The Terracotta Army: An Army Underground

Discovery of the Pits

On a cold spring day in March 1974, three Chinese farmers from the small village of Xiyang were instructed to dig a well. They dug a hole and they came across a layer of hard burnt earth. They proceeded to dig and eventually uncovered fragments of clay figures, leaving them unsure as to what they found. [4] News quickly reached the general public, and as a result, culture centers from all over China rushed there to discover what it was. For months following this discovery archaeology departments from around the world participated in one of the most important archaeology excavations of its time. This was not, however, the first time someone had stumbled upon these clay figurines.

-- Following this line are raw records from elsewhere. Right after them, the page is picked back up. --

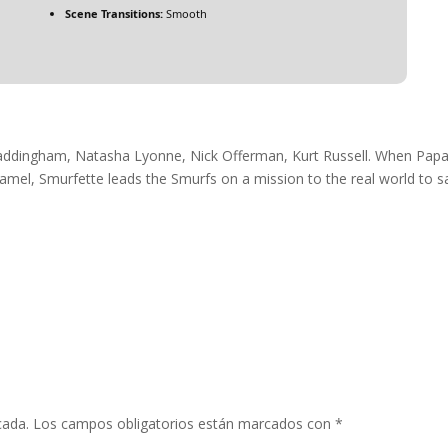
Scene Transitions:
Smooth
Waddingham, Natasha Lyonne, Nick Offerman, Kurt Russell. When Pap
amel, Smurfette leads the Smurfs on a mission to the real world to s
cada.
Los campos obligatorios están marcados con
*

Clay figurines have been found in Han, Qing, and Ming dynasty tombs indicating that grave diggers had already reached the terracotta army in the past. [1]  

With this finding, archaeologists did not just uncover the burial ground of the First Emperor of China: they opened a window into the past.  Without many written records, little to nothing was known about warfare of this time. Although the Qin were known to be militaristic, information on their military formations, armor, chariots, and weapons were unknown. [5] Historians believed that the Qin armies introduced chariots and crossbows, but they had no idea what they looked like or how they were used. This was all changed with the discovery of the terracotta army. The incredible discovery of the terracotta army has greatly helped historians uncover information from a time that has little to no written historical records. This underground army, however, does not tell us everything. The terracotta army left historians with unanswered questions, but primarily gave insight into the military history of the Qin dynasty.